Fukushima’s recovery a work in progress
Advisory lifted in phases
The estimated annual cumulative radiation dose, based on measurements taken 1 meter above ground in areas within 80 kilometers of the nuclear plant, has fallen by 78% in the past eight years. Still, seven cities and towns, including Futaba, Namie and Okuma, still have areas where entry is restricted.
Under the 2011 evacuation advisory, these areas were designated as:
1) “areas where returning is difficult” where the annual radiation dose may not fall below 20 millisieverts five years after the accident, 2) “habitation-restricted areas” where the annual dose may exceed 20 millisieverts, and 3) “preparation areas for lifting of evacuation orders” where recovery and reconstruction work to enable residents’ return is allowed. These designations began to be lifted in phases in April 2014.
In April 2019, the evacuation advisory was lifted for parts of Okuma, excluding areas where returning is difficult. It was the first such measure taken by one of the plant’s host towns.
In March 2020, the evacuation advisory was also lifted for parts collectively representing about 4% of the area of Futaba, the other host town. In Futaba, a district measuring about 555 hectares centered around Futaba Station on the JR Joban Line was designated as a specified reconstruction and revitalization base. Work to prepare the district for the lifting of the evacuation advisory in spring 2022, is underway.
Full restart of fishing
While work to recover jobs and liveliness is progressing steadily, there are still issues in the farming and fishing industries. There is still a gap between the prices of Fukushima’s agricultural and fisheries produce and the national average, although it has been narrowing in recent years. Of the 54 countries and territories that introduced import restrictions on Fukushima produce since 3/11, 15 still had the restrictions in place as of Jan. 29.
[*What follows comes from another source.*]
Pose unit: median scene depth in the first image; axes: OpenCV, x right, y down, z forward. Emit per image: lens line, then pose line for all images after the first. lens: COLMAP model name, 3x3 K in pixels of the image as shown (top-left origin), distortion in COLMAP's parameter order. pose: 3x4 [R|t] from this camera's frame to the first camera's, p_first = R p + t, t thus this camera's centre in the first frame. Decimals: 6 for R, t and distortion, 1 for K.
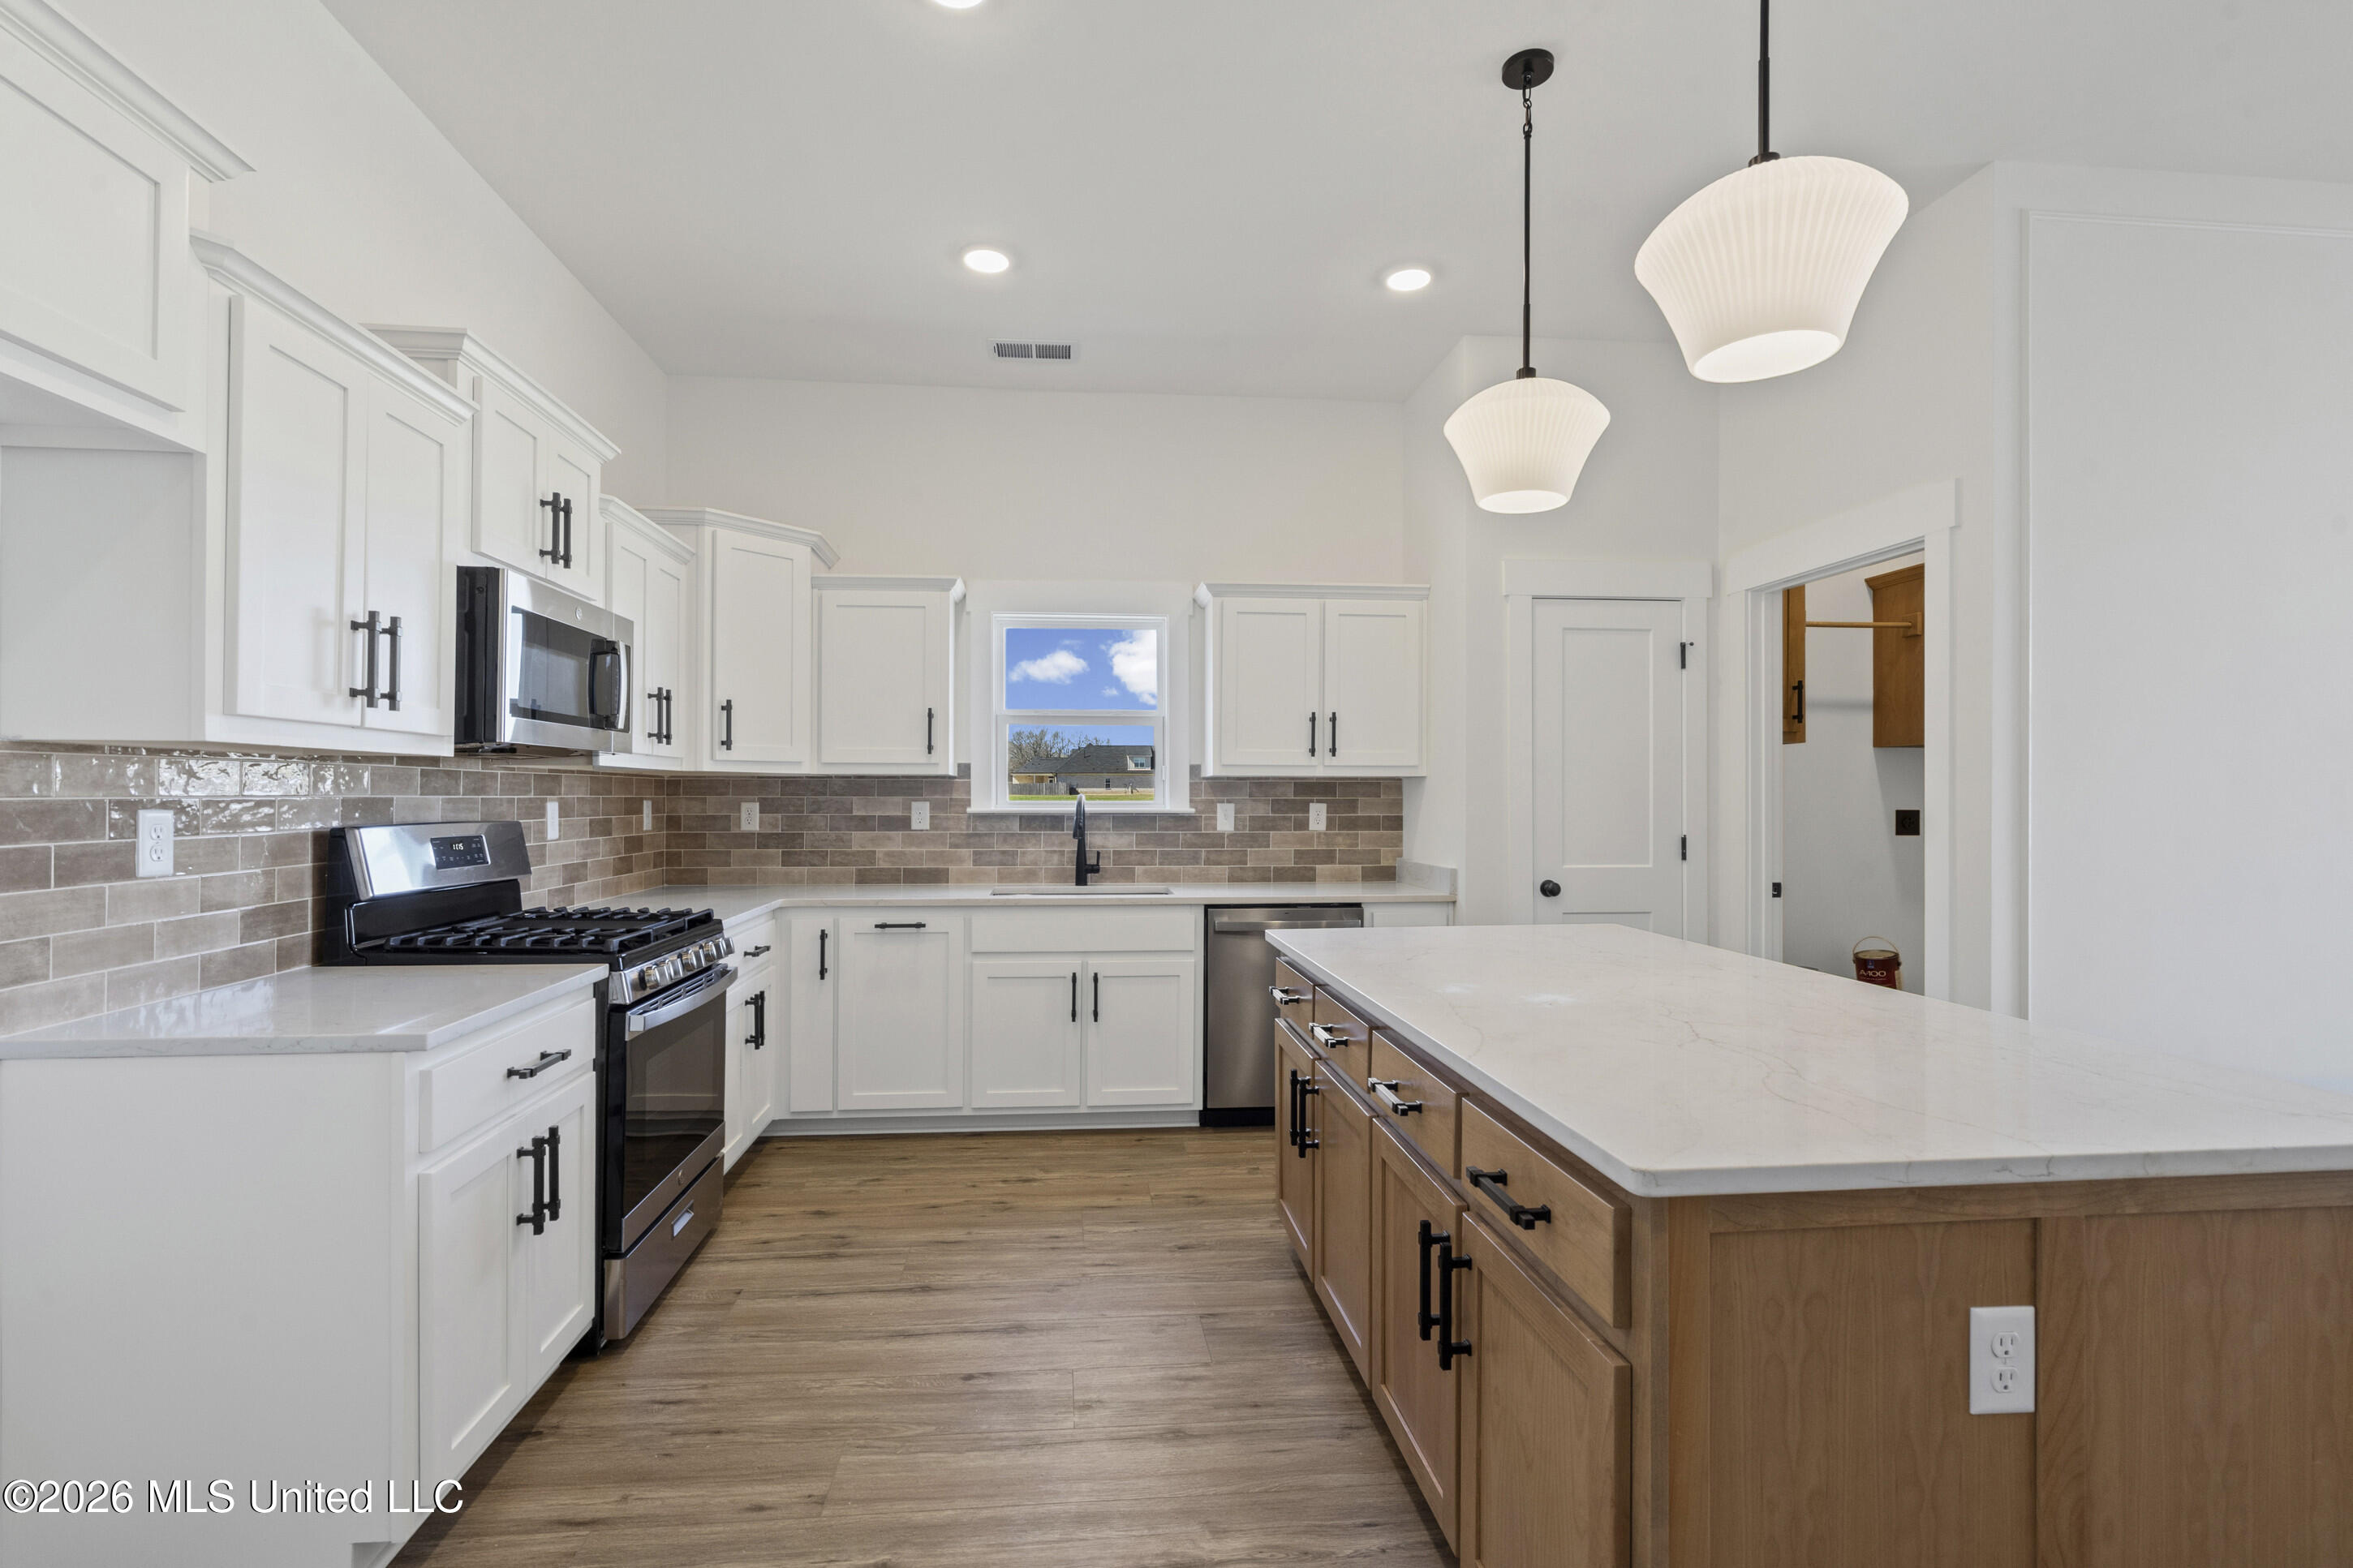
lens RADIAL K [[1083.7, 0, 1168.5], [0, 1083.7, 783.7], [0, 0, 1]] dist [-0.000785, -0.000032]
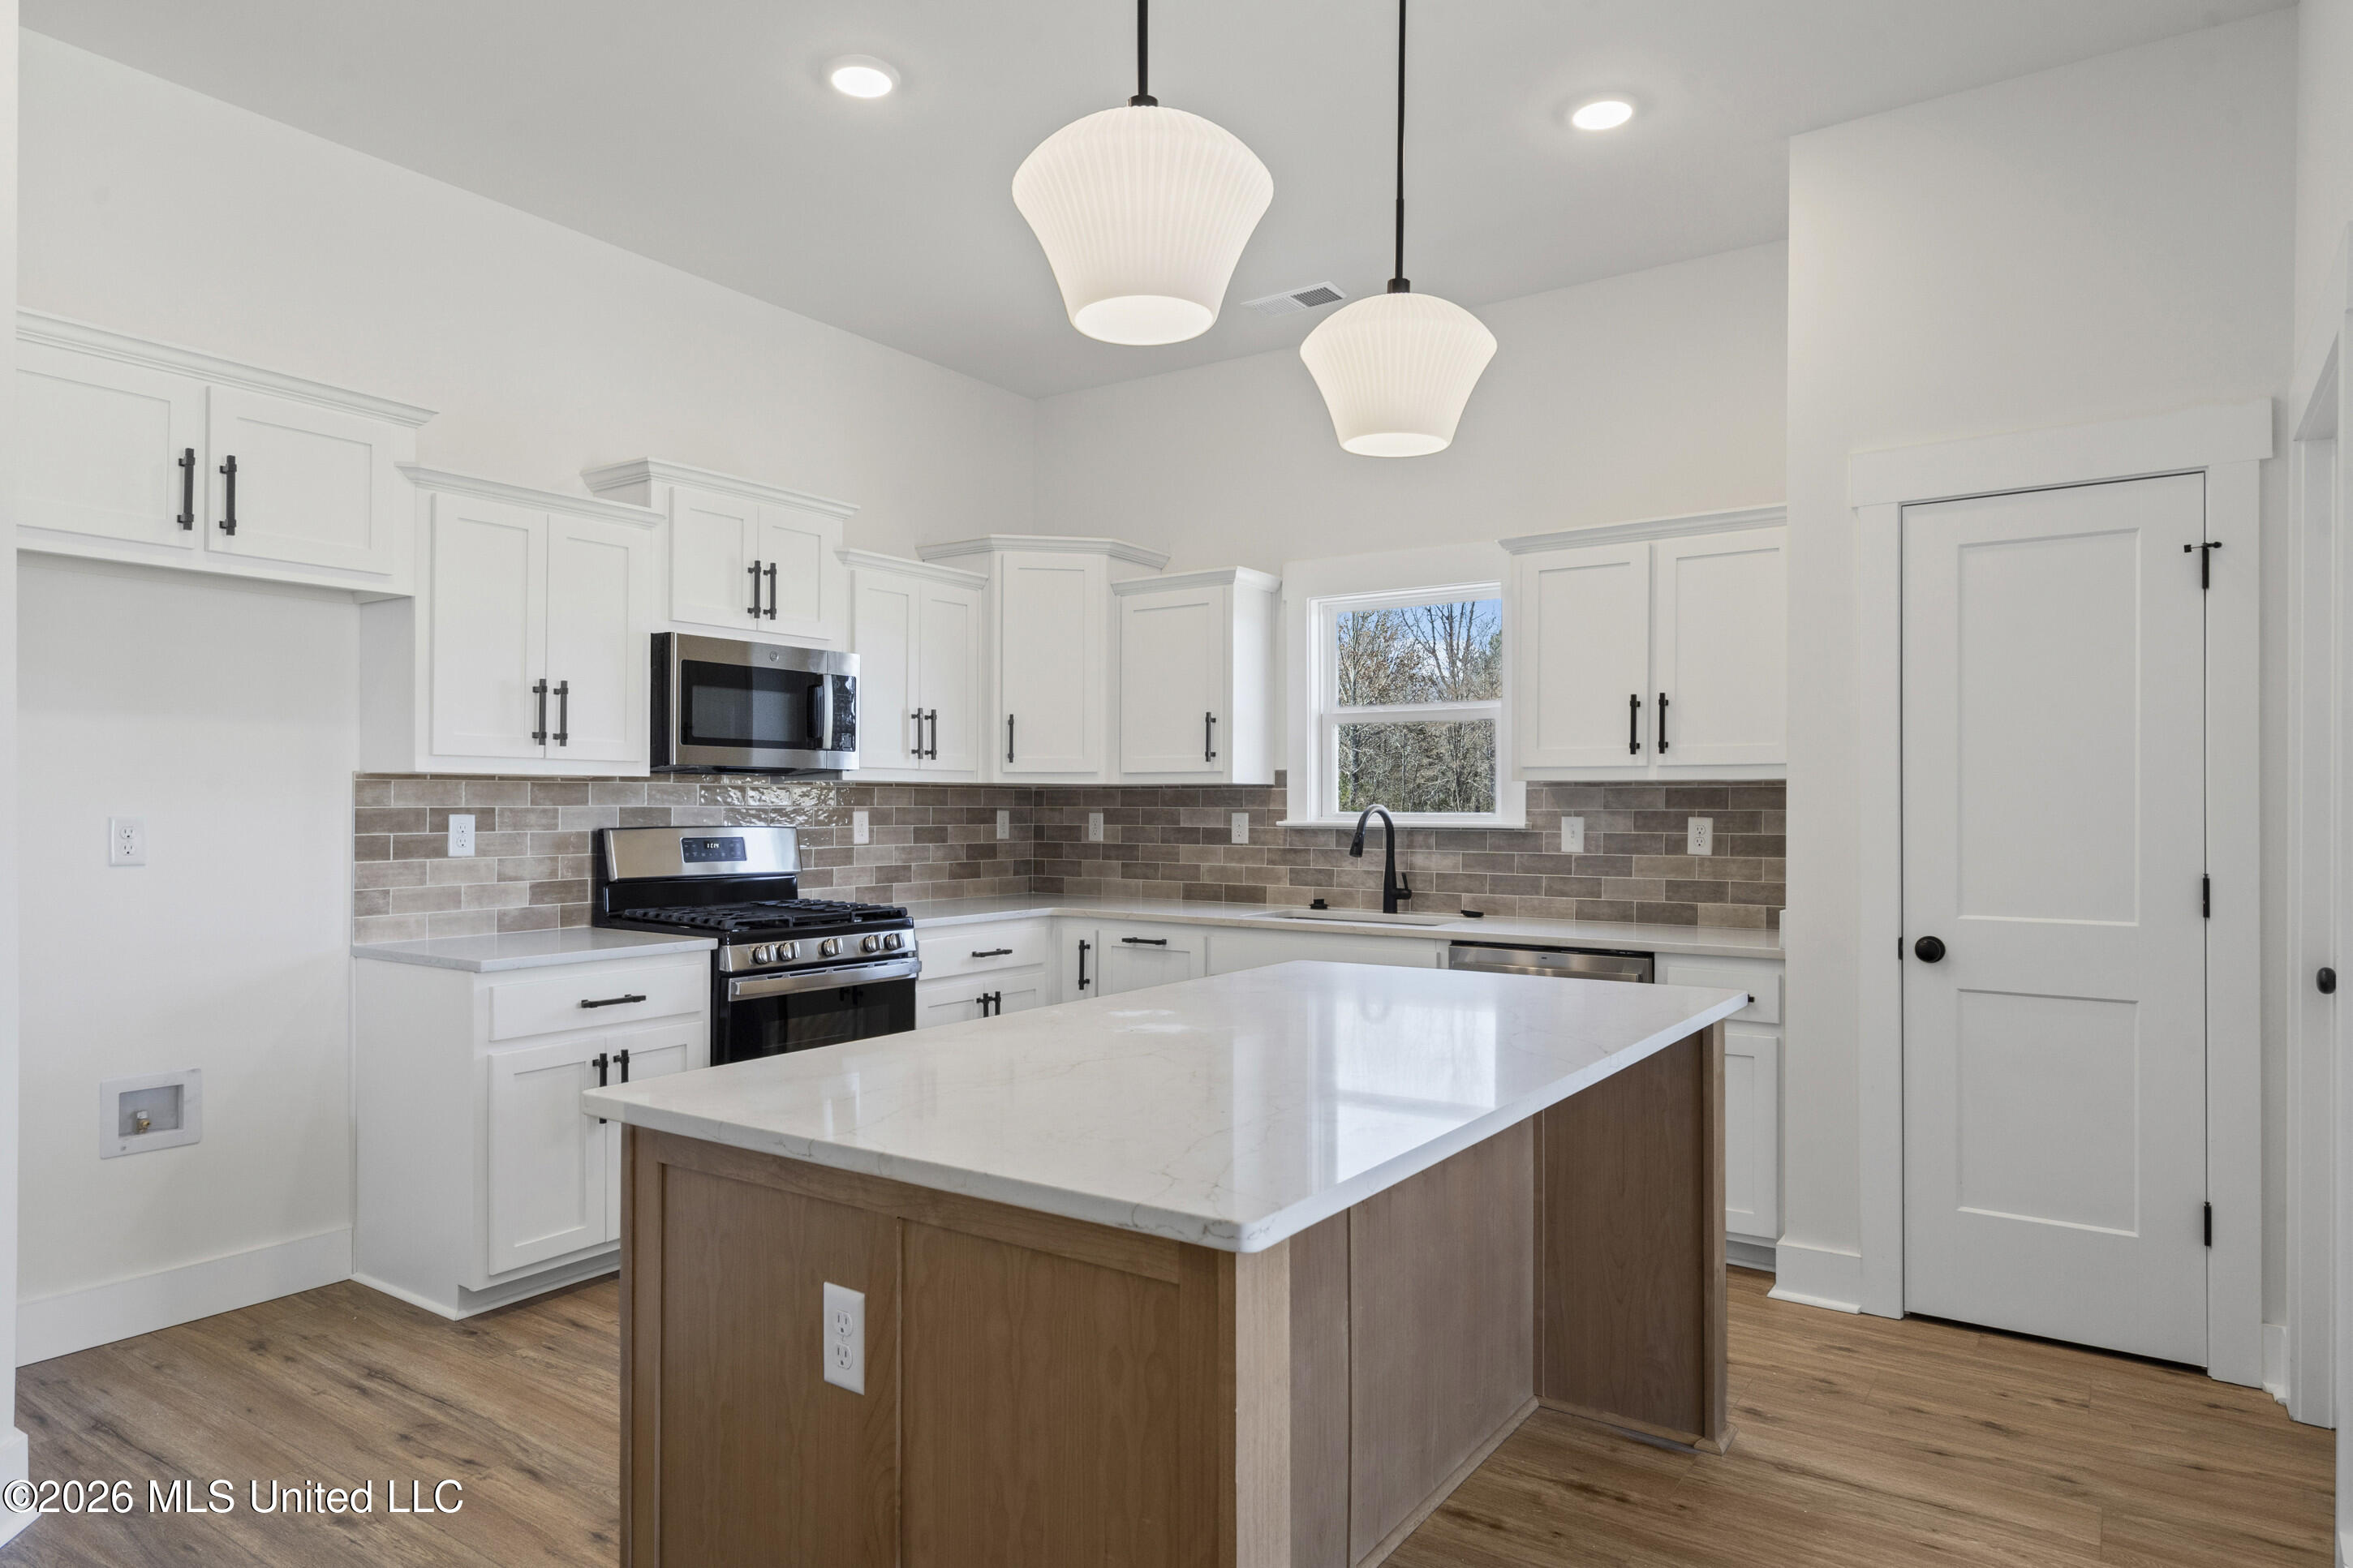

Even under such circumstances, a beacon of hope has emerged from the full-fledged restart of coastal fishing activities. Until now, fishermen along the coast had been forced to impose fishing restrictions on themselves. They started trial operations with restrictions on fishing days and areas, gauging target markets’ receptiveness to their products and expanding the scope in phases.
In March 2020, all types of fish came under the scope of the operation. The 2019 haul in the sea off Fukushima was about 3,640 tons, which is still just 14% of the level before 3/11. The start of full-fledged fishing operations, however, has rekindled the hopes of local fishermen.